Models provide a toolkit of composing modularized elements into a scene. The central goal of models is to provide a set of modularized APIs that procedurally generate combinations of robots, arenas, and parameterized 3D objects, such that it enables us to learn control policies with better robustness and generalization.
In MuJoCo, these scene elements are specified in MJCF format and compiled into mjModel to instantiate the physical simulation. Each MJCF model can consist of multiple XML files as well as meshes and textures referenced from the XML file. These MJCF files are stored in the assets folder.
Below we describe the types of scene elements that we support:
The robots folder contains robot classes which load robot specifications from MJCF/URDF files and instantiate a robot mjModel. All robot classes should inherit a base Robot class which defines a set of common robot APIs.
The grippers folder consists of a variety of end-effector models that can be mounted to the arms of a robot model by the add_gripper
method in the robot class.
Objects are small interactable scene elements that robots interact with using their actuators.
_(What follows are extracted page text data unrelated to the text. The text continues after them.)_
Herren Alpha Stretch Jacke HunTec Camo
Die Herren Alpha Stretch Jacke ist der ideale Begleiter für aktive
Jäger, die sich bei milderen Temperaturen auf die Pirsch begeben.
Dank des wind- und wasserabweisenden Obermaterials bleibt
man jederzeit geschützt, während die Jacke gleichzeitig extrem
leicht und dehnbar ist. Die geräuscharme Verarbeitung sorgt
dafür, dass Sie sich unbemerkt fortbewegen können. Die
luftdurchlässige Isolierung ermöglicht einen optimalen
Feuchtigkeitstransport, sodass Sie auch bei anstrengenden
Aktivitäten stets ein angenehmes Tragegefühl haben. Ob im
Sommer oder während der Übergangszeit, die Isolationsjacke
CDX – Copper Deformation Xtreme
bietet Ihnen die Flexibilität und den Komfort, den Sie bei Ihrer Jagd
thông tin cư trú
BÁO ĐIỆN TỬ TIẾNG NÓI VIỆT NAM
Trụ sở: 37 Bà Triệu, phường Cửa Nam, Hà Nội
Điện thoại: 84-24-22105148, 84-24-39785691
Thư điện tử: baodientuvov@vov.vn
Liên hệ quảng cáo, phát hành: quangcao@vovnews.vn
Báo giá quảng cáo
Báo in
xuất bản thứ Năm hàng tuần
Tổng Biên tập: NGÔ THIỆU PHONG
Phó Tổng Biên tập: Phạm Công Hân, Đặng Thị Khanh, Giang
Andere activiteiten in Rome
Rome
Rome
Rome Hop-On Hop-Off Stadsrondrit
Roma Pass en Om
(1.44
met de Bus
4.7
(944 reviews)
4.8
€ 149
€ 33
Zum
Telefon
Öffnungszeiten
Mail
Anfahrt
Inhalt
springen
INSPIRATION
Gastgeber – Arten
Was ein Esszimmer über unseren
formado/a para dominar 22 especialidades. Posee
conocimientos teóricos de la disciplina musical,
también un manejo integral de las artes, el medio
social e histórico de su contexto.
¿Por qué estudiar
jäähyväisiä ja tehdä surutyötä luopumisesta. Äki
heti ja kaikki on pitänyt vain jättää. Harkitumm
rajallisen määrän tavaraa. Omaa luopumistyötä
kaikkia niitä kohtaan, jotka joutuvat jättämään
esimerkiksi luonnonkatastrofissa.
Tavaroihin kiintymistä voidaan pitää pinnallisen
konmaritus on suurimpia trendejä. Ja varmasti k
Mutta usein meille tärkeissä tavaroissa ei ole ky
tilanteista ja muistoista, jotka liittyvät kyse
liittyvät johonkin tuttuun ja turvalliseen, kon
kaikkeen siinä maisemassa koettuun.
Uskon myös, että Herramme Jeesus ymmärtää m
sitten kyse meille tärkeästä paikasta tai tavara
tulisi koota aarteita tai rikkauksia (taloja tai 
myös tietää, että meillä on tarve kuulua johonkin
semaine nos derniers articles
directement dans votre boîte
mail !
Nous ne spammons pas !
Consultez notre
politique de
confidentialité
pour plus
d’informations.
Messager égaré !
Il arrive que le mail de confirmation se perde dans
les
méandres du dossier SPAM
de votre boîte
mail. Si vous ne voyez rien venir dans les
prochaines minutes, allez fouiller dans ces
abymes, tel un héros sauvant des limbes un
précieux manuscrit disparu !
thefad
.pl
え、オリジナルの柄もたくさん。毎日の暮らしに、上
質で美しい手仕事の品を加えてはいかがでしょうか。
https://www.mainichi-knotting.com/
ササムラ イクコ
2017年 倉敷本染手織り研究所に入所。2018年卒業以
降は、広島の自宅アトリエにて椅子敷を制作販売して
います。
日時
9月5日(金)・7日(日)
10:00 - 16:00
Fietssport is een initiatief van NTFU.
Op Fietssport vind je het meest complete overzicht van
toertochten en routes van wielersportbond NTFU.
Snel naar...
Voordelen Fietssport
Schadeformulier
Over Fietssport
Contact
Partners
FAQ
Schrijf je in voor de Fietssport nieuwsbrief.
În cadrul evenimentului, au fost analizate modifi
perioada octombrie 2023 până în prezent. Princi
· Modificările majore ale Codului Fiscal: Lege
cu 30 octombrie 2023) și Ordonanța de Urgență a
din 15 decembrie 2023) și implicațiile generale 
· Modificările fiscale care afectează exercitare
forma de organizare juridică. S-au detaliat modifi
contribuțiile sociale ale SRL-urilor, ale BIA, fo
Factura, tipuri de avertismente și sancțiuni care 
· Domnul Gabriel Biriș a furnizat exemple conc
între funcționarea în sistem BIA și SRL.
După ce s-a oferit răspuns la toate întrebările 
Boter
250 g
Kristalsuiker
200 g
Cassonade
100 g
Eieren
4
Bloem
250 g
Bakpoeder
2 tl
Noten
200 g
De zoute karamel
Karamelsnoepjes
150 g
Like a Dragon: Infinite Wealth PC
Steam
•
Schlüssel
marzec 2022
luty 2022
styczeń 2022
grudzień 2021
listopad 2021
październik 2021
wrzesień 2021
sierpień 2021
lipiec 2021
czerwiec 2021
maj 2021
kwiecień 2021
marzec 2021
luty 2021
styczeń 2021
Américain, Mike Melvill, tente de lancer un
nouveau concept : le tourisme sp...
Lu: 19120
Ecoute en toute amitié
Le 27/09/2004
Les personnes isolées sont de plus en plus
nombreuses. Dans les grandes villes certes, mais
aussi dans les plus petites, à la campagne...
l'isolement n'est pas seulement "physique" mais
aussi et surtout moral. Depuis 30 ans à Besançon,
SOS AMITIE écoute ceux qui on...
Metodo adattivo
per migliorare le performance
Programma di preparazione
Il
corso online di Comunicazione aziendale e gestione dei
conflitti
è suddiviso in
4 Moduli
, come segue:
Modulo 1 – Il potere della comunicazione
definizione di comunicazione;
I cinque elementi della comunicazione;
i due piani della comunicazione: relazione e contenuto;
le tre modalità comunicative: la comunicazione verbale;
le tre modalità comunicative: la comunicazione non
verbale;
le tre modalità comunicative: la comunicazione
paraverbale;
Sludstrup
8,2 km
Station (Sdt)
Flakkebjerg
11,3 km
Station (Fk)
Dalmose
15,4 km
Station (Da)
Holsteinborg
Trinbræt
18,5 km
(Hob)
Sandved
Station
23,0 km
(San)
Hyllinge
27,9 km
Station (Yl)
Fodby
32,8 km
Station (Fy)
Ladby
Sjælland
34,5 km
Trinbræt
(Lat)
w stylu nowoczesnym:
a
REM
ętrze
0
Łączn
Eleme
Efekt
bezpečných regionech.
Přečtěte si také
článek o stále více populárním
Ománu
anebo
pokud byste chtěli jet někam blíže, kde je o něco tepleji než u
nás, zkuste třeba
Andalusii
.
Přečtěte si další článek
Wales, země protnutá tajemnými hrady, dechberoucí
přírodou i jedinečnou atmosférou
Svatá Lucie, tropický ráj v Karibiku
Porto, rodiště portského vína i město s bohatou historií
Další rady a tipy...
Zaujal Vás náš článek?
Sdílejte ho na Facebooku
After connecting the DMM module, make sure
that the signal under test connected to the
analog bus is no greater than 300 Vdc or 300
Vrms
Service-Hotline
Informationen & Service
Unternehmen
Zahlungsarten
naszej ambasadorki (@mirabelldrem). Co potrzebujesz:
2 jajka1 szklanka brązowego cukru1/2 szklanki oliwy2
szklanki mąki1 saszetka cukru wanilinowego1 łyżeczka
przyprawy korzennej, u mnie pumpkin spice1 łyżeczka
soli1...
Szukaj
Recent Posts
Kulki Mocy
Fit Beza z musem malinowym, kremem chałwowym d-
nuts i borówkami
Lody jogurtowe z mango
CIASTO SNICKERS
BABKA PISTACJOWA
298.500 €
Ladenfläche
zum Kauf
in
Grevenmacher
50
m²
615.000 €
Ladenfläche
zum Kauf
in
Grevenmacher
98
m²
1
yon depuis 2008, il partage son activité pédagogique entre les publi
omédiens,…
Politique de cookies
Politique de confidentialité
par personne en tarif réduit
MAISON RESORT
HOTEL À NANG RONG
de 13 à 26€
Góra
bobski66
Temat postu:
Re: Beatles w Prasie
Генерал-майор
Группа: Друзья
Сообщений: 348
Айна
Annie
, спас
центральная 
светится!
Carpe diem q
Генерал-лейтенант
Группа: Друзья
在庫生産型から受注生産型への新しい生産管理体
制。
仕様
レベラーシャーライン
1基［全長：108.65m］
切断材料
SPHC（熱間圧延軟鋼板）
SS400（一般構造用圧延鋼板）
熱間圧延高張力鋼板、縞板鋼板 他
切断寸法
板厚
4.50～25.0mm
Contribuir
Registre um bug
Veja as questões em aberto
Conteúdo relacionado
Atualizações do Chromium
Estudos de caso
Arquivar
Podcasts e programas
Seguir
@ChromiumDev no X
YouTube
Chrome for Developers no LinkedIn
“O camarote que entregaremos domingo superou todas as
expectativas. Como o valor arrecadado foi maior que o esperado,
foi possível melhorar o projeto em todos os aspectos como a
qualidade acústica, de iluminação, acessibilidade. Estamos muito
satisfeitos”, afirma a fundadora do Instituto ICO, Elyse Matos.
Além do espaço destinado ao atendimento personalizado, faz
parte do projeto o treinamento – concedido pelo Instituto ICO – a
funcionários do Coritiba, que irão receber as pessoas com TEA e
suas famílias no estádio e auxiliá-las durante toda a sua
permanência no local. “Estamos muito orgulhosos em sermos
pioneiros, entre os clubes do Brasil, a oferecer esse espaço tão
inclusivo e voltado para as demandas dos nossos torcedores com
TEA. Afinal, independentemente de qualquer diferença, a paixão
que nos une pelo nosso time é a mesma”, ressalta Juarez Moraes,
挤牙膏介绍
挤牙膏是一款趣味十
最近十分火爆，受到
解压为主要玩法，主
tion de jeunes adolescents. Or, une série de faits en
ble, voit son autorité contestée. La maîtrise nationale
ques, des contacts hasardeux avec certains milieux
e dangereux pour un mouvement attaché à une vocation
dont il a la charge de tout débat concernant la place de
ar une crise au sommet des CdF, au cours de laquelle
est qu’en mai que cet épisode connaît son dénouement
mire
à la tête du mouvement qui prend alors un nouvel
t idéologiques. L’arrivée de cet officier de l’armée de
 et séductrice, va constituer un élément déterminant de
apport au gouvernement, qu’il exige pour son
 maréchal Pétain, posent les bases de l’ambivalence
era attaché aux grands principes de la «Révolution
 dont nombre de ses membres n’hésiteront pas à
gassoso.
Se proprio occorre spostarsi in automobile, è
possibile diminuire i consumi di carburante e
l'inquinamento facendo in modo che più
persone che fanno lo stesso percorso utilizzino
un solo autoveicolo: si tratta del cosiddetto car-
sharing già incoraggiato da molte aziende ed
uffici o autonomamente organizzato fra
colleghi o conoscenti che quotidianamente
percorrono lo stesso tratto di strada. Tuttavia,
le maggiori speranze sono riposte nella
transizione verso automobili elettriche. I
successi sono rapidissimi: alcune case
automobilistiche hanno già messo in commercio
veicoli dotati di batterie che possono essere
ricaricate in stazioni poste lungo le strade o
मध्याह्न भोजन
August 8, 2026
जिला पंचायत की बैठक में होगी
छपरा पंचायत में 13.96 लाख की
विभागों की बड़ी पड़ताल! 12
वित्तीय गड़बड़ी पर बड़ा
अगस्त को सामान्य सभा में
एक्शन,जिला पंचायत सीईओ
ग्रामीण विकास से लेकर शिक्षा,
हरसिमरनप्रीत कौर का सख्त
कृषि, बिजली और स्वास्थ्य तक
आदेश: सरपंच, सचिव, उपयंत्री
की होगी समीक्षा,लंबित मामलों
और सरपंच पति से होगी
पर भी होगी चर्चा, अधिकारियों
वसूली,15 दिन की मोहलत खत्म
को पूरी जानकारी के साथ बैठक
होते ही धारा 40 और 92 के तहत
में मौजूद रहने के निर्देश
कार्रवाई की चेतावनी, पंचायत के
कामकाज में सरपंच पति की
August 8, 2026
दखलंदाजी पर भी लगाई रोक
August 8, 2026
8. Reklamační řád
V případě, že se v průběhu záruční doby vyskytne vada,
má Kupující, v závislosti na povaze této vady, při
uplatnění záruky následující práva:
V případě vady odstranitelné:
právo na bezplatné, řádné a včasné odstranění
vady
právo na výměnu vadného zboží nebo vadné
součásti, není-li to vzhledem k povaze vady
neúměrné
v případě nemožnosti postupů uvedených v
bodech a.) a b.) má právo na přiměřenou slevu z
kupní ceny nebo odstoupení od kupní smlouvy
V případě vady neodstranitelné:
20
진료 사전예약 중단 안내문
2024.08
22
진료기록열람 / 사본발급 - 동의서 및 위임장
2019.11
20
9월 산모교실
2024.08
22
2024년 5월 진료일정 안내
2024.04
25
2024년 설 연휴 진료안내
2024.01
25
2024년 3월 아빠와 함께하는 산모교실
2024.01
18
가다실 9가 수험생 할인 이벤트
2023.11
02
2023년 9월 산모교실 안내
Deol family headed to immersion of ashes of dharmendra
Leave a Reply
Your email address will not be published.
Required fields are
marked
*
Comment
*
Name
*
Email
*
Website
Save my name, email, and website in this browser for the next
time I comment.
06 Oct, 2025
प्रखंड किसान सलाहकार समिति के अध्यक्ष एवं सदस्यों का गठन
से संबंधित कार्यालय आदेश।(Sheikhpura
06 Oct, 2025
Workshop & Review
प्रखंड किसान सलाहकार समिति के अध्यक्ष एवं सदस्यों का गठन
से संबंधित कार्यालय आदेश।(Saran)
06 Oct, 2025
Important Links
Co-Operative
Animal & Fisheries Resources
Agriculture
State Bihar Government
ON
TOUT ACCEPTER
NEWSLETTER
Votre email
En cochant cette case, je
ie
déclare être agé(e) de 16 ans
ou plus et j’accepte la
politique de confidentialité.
Objects can be either defined as 3D meshes (e.g., in STL format) or procedurally generated from primitive shapes of MuJoCo geoms.
MujocoObject is the base object class. MujocoXMLObject is the base class for all objects that are loaded from MJCF XML files. MujocoGeneratedObject is the base class for procedurally generated objects with support for size and other physical property randomization.
Arenas define the workspace, such as a tabletop or a set of bins, where the robot performs the tasks. All arena classes should inherit a base Arena class. By default each arena contains 3 cameras (see example). The frontview
camera provides an overview of the scene, which is often used to generate visualizations and video recordings. The agentview
camera is the canonical camera typically used for visual observations when training visuomotor policies. The birdview
camera is a top-down camera which is useful for debugging the placements of objects in the scene.
Tasks put together all the necessary scene elements, which typically consist of a robot, an arena, and a set of objects, into a model of the whole scene. It handles merging the MJCF models of individual elements and setting the initial placements of these elements in the scene. The resulting scene model is compiled and loaded into the MuJoCo backend to perform simulation. All task classes should inherit a base Task class which specifies a set of common APIs for model merging and placement initialization.